AI Navigate

RSONet: Region-guided Selective Optimization Network for RGB-T Salient Object Detection

arXiv cs.CV / 3/16/2026

💬 OpinionIdeas & Deep AnalysisModels & Research

Key Points

  • The paper proposes RSONet, a region-guided selective optimization network for RGB-T salient object detection to address inconsistencies between RGB and thermal regions.
  • It introduces a region guidance stage with three parallel encoder–decoder branches equipped with context interaction (CI) and spatial-aware fusion (SF) modules to generate guidance maps and similarity scores.
  • In the saliency generation stage, the selective optimization (SO) module fuses RGB and thermal features based on similarity to mitigate cross-modality saliency distribution differences.
  • A dense detail enhancement (DDE) module refines low-level features with dense connections and visual state space blocks, while a mutual interaction semantic (MIS) module leverages high-level features for location cues via mutual fusion.
  • Experiments on RGB-T datasets show the method achieving competitive performance against 27 state-of-the-art SOD methods.

Abstract

This paper focuses on the inconsistency in salient regions between RGB and thermal images. To address this issue, we propose the Region-guided Selective Optimization Network for RGB-T Salient Object Detection, which consists of the region guidance stage and saliency generation stage. In the region guidance stage, three parallel branches with same encoder-decoder structure equipped with the context interaction (CI) module and spatial-aware fusion (SF) module are designed to generate the guidance maps which are leveraged to calculate similarity scores.

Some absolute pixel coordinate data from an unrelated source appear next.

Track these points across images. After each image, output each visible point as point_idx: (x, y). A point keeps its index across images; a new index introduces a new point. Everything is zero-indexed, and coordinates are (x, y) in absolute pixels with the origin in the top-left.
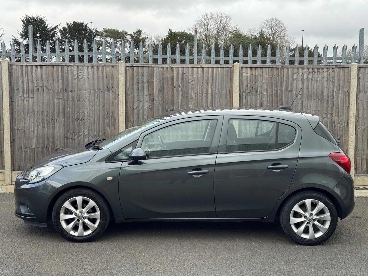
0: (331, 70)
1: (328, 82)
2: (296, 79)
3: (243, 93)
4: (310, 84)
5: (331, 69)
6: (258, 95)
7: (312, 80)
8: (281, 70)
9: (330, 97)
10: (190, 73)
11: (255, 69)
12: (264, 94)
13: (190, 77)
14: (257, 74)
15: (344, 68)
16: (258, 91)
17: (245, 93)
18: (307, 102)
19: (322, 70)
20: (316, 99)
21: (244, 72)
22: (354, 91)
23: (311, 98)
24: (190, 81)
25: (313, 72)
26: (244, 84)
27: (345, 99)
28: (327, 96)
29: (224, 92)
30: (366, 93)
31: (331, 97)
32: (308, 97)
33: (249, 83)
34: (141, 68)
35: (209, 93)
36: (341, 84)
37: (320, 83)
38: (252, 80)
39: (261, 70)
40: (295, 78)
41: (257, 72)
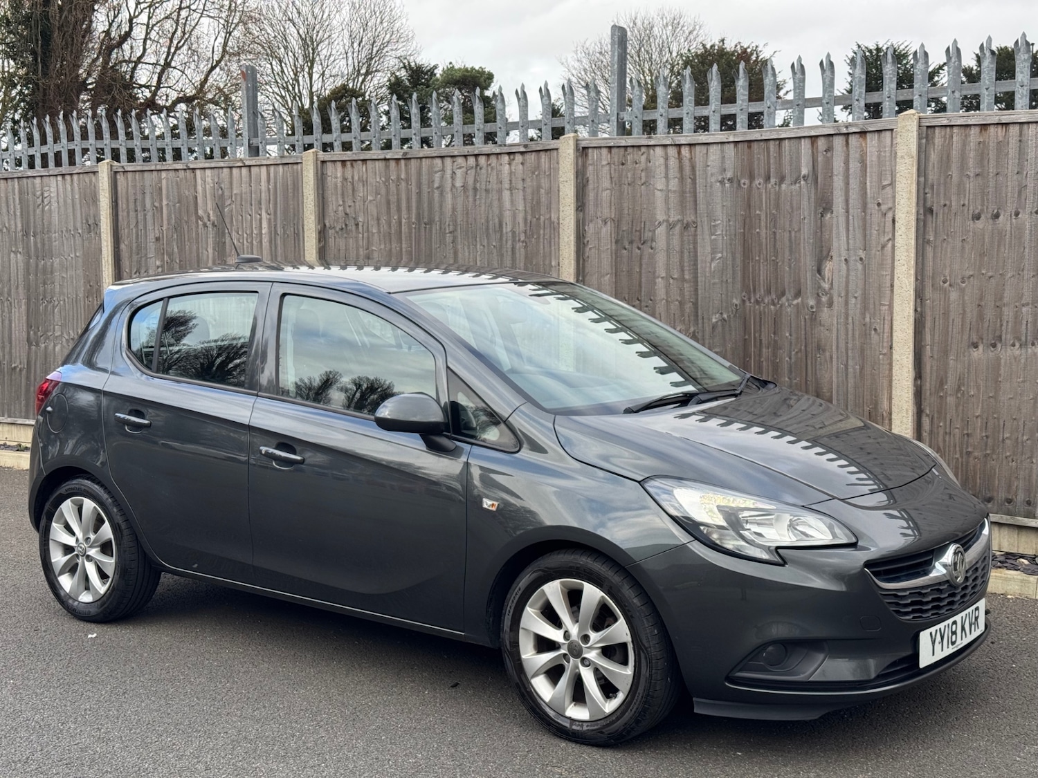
0: (519, 158)
1: (512, 194)
2: (438, 188)
3: (330, 231)
4: (471, 199)
5: (517, 155)
6: (361, 235)
7: (475, 189)
8: (406, 165)
9: (517, 239)
10: (226, 181)
11: (352, 165)
12: (373, 234)
13: (227, 193)
14: (356, 178)
15: (548, 152)
16: (361, 224)
17: (333, 231)
18: (467, 254)
19: (497, 158)
20: (486, 244)
21: (329, 174)
22: (567, 220)
23: (476, 240)
24: (227, 204)
25: (477, 165)
26: (331, 207)
27: (553, 243)
28: (510, 234)
29: (292, 229)
30: (606, 223)
31: (522, 239)
32: (468, 238)
33: (341, 203)
34: (141, 173)
35: (263, 232)
36: (543, 200)
37: (496, 197)
38: (345, 193)
39: (364, 166)
40: (436, 185)
41: (356, 173)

Then, in the saliency generation stage, the selective optimization (SO) module fuses RGB and thermal features based on the previously obtained similarity values to mitigate the impact of inconsistent distribution of salient targets between the two modalities. After that, to generate high-quality detection result, the dense detail enhancement (DDE) module which adopts the multiple dense connections and visual state space blocks is applied to low-level features for optimizing the detail information. In addition, the mutual interaction semantic (MIS) module is placed in the high-level features to dig the location cues by the mutual fusion strategy. We conduct extensive experiments on the RGB-T dataset, and the results demonstrate that the proposed RSONet achieves competitive performance against 27 state-of-the-art SOD methods.